This argument decided me, and casting my cigarette into the grate, I asked Boyd to give me his attention while I related to him all that I had discovered.

In an instant his free-and-easy manner changed, and as I spoke he sat leaning towards me, attentively listening to every word, but hazarding no remark. Without attempting to conceal anything, I explained to him first of all my great love for the woman who was under such terrible suspicion, and then as I narrated our conversation when alone on the river, and repeated her curious response to my declaration of love, he knit his dark brows seriously and gave vent to a grunt indicative of doubt.

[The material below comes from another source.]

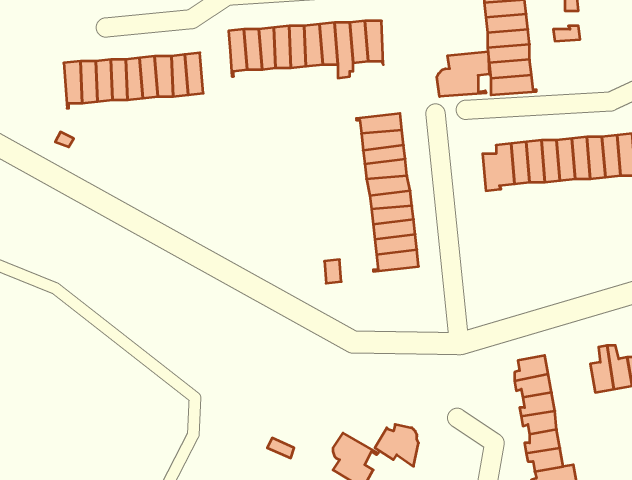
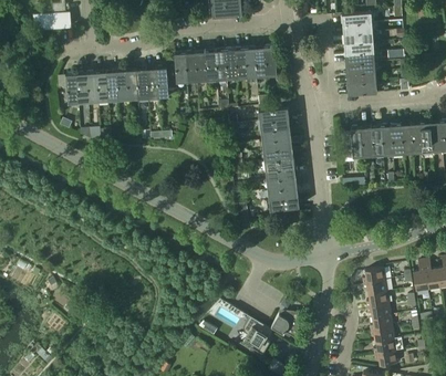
building: none -> [156,67,177,97]
building: [437,51,489,97] -> none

He was no blunderer, this detective. Unlike the majority he was well-educated, speaking French and Italian fluently, an adept in the art of disguise, a man who formed very careful theories, and whose appearance was never that of an agent of police. One would rather have taken him for a well-to-do Jew, or perhaps some prosperous City man of foreign extraction, for his dark complexion and aquiline features gave him an un-English appearance, and his invariable spruceness in dress accounted for his success in following criminals, who never dreamed that the smart, well-dressed gentleman of perfect manner was actually an emissary from Scotland Yard. His knowledge of foreign languages had caused him to be entrusted with numbers of very important inquiries political and criminal, and in tracking the guilty he had paid flying visits to nearly all the Continental capitals.

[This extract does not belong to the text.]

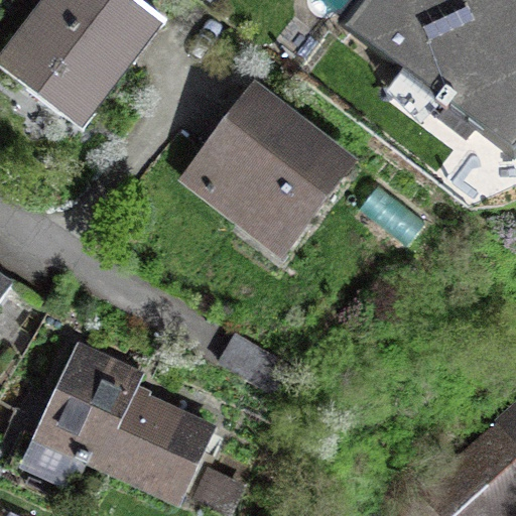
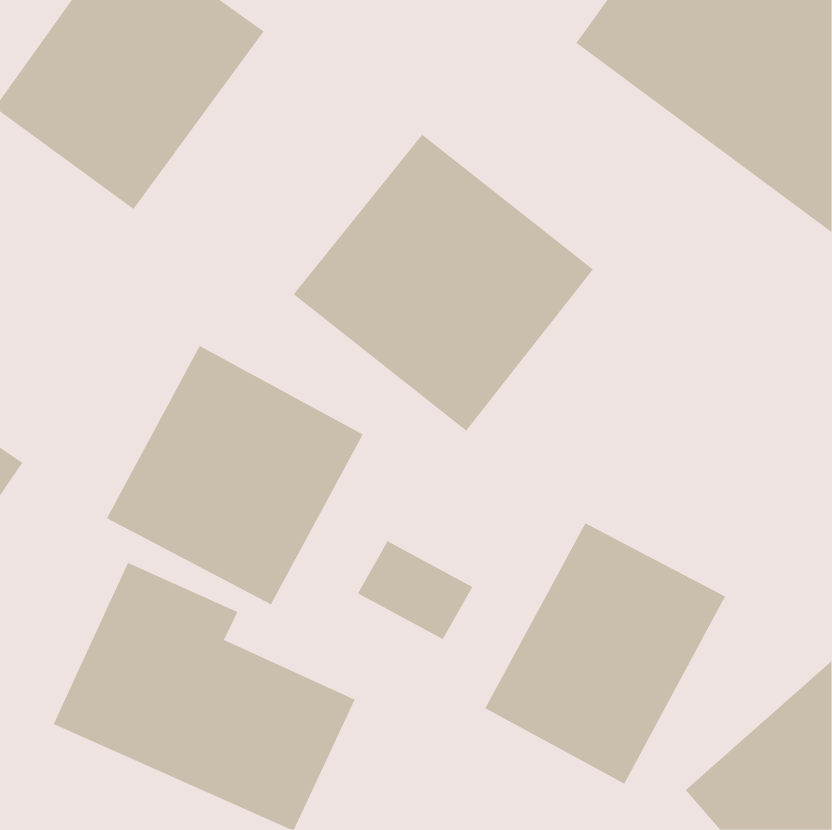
building: none -> [106,345,364,605]
building: none -> [485,522,726,784]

In his sharp eyes there was a strange glitter, I thought, as without interruption I told him what I knew. I advanced no theories whatever, but merely laid before him the plain unvarnished truth. Then, when I had finished, I said—

“Now, first of all, recollect that whatever may be the result of our inquiries I will do no harm whatever to the woman I love. Understand that entirely.”

“I quite understand,” he said gravely, speaking for the first time. “That’s only natural. But the difficulties in our way appear almost insurmountable.”

“Well?” I asked anxiously, “what is your opinion, now that I have told you everything?”

He shook his head, puffed thoughtfully at the fresh cigarette he had just lit, and then contemplated it thoughtfully.

“I have no opinion at present,” he responded. “One might form half a dozen theories upon these facts, all equally wide of the mark.”

“Then how are we to act?” I asked in dismay.

He raised his dark eyebrow’s in gesture of bewilderment. Then he gazed gravely in my face.